Tuesday, August 2, 2011

The rechargeable nanowire battery that makes nanobots possible

Proving that batteries have a little juice left in them yet, researchers at Rice University have built a rechargeable battery inside a single nanowire that’s 150nm (0.15 micron) in diameter. The researchers haven’t built just one, either: they’ve created an entire centimeter-scale array of thousands of nanowire batteries. Each nanowire is a completely discrete battery, consisting of all the usual elements: anode, cathode, and electrolyte.

The best way to understand how a nanowire battery works is to look at the image below, and then read the following words. They started with a layer of copper (the golden layer at the bottom). Using electrodeposition (electroplating) nickel/tin anodes are “grown” from the bottom copper plate, and then drop-coated with a polymer gel (polyethylene oxide) that both acts as an insulator between the nanowires and as the electrolyte. A second polymer (polyaniline) is then drop-coated to create the cathode, and a layer of aluminium is placed on top to complete the circuit. All in all the entire battery is about 50 microns tall; the width of a human hair, and almost invisible side-on.





For now this nanowire battery shows “good capacity” (though no exact figures are given), but it can only be recharged 20 times until its capacity starts to drop off. In theory though, the ultra-thin gap between cathode and anode should make for very strong and efficient batteries. The nanowire device is also very scalable; there’s no theoretical limit on how large a sheet of nanowire batteries you can string together — and given they’re only 50 microns thick, you could stack hundreds of layers together to create batteries of unrivaled power density.
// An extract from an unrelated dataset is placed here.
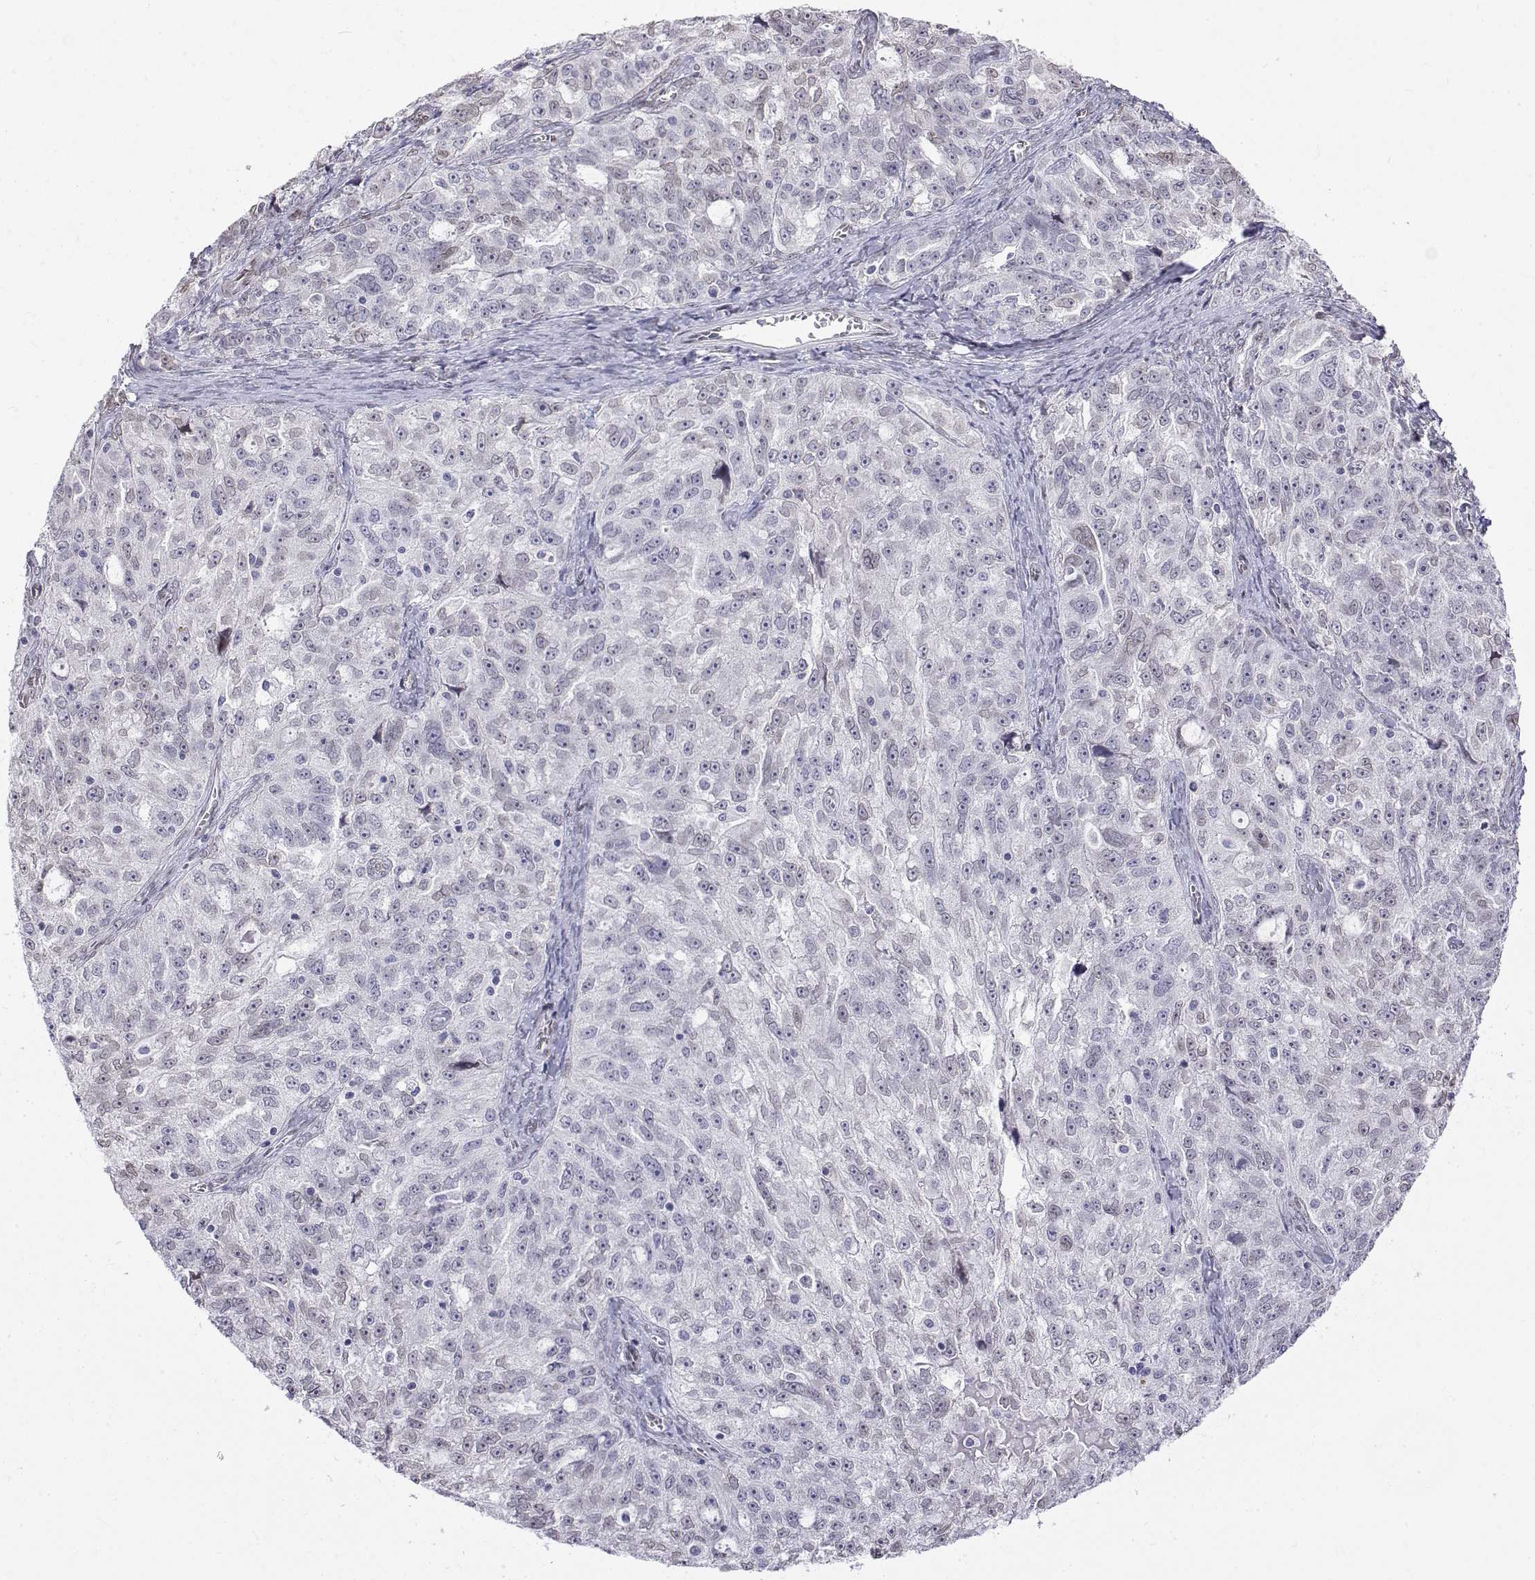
{"staining": {"intensity": "negative", "quantity": "none", "location": "none"}, "tissue": "ovarian cancer", "cell_type": "Tumor cells", "image_type": "cancer", "snomed": [{"axis": "morphology", "description": "Cystadenocarcinoma, serous, NOS"}, {"axis": "topography", "description": "Ovary"}], "caption": "There is no significant expression in tumor cells of serous cystadenocarcinoma (ovarian). Nuclei are stained in blue.", "gene": "ZNF532", "patient": {"sex": "female", "age": 51}}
This news comes just a few days after Yi Cui of Stanford University showed off a transparent battery — and curiously, Yi Cui is also one of the pre-eminent researchers when it comes to nanowire batteries. While transparent batteries will be useful for consumer-oriented gadgets, nanowire batteries are more significant because they can power nanobots. To power tiny devices you need tiny batteries, and that’s exactly what nanowire batteries are. If you like the concept of whole fleets of nanobots fixing and cleaning bridges and buildings (and spaceships), then nanowire batteries are what we need. Likewise, if you one day want a swarm of nanobots coursing through your blood and acting as platelets, white blood cells, and generally acting as groundskeepers, then this invention from Rice University is very exciting indeed.